PHOTO CREDIT: KIRBY LEE-USA TODAY SPORTS
The Patrick Maroon trade is one of Peter Chiarelli’s best trades. It’s a unanimous win for Edmonton: they gave up very little (Martin Gernat and a fourth round pick), got Anaheim to retain salary, and received a player who’s played in their top-six for $1.5 million a year.
Maroon has 56 points in 97 games since coming over to the Oilers, including 35 goals, which is in range of both Jordan Eberle (60 points in 100 games) and Ryan Nugent-Hopkins (47 points in 91 games), but at a much lower price than their $6 million cap hits. Maroon’s played with one of the league’s best, if not the best, players in Connor McDavid, a luxury RNH hasn’t shared. Eberle did, and his stats didn’t skyrocket as many expected.
Being able to complement stars like McDavid is a valuable skill, paying him free agent money lessens that. Especially with how tight Edmonton’s cap is.
The Oilers already have $60 million committed to 13 players for 2018-19, with Ryan Strome, Matt Benning, and Darnell Nurse needing new contracts. Ryan Nugent-Hopkins is often seen as the next cap casualty, so it’s hard to see Edmonton signing a 30-year-old winger to a contract at just a couple million less.
Instead, Edmonton should look for the next Maroon. McDavid is going to produce regardless who flanks him, as Sidney Crosby and Evgeni Malkin have done. The Oilers need the next forward who can put up 25+ goals beside Connor McDavid on a bargain contract.
I looked for forwards from the past two years who scored similarly to Maroon during his time with Anaheim (0.39 points per game), who had success in the American Hockey League like Pat Maroon did, and were around a similar age (24-28).
Maroon played very little his last year with the Ducks so I searched for possible under-utilized forwards who were either a positive possession player or slight negative, and then filtered it to players who could be available. Players who may make too much, but could be useful with retained salary, were also considered.
Josh Leivo has 15 points in his last 25 NHL games, although those games were played over the past two seasons. Leivo hasn’t played much NHL hockey, but he’s young enough, scored well in the minors and in short stints with Toronto, and is a right-handed shot that would be a blessing for a team full of lefties in Edmonton. The Leafs have a glut of winger, although Leivo probably won’t see waivers, he seems like an ideal candidate to break out on a new team rather than play sporadically thorough another year.
Leivo isn’t as proven as Maroon was, but the Leafs wouldn’t have to worry about him coming back to bite them either in division or conference. Leivo could be a cheap option to play with anyone of Edmonton’s skilled centers.

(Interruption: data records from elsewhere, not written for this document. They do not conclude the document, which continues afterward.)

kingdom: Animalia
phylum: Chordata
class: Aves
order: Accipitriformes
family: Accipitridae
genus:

Chiarelli already acquired Brett Connolly once before during his last season as Boston Bruins general manager. Chiarelli paid two second-round picks for Connolly, and he was eventually left without a qualifying offer and became an unrestricted free agent.
Connolly signed with Washington and scored 15 goals while averaging 10:14 minutes a game. He’s another big forward like Maroon, who has a history of scoring in the AHL and might be under-utilized in his current role. It’s unclear whether Washington will give him more ice time this season, but Marcus Johansson was traded to New Jersey for salary reasons so there could be room for Connolly in the Capitals’ top nine.
The Capitals also signed Alex Chiasson, who averaged 13:23 a game in Calgary last season, to a professional tryout agreement. Connolly could be attractive as a right handed shot who could score more in a bigger role in Edmonton, and maybe a Chiasson signing makes it more available.
Daniel Carr hasn’t scored like Maroon did in Anaheim, he only has 18 points through 56 NHL games, but he was a good scorer in the AHL and might hit the waiver wire in Montreal this season.
The cost could simply be a roster spot and a bet that Carr’s AHL success can translate into NHL scoring. Carr is on a cheap contract for the next two seasons and may be in tough to make the Canadiens roster with Jonathan Drouin, Ales Hemsky, and Peter Holland as new additions. Carr might be worth a waiver claim and some extended time with skilled players.
Alex Chiasson is a few years removed from being a major piece the Jason Spezza trade. He’s not the player Ottawa was hoping for, but he’s still a useful top nine player.
Chiasson was traded to Calgary after a couple seasons with Ottawa and scored 12 goals and 24 points in 82 games before not being qualified. The Capitals signed him to a professional try-out, but things don’t always work out as we saw with Kris Versteeg and the Oilers last year.
Chiasson is a big winger who could provide proven scoring in Edmonton’s top nine, something Drake Caggiula and Anton Slepyshev might not do.
It’s tough to see the Oilers fitting in a new contract for Maroon. Patrick Eaves was a player with modest scoring totals until last year and he got three years at $3.15 million per year after being traded to Anaheim. Maroon is younger and less injury prone than Eaves, but had a similar scoring surge later in his career. McDavid’s monster extension kicks in that season too, so the Oilers will need to make every dollar count.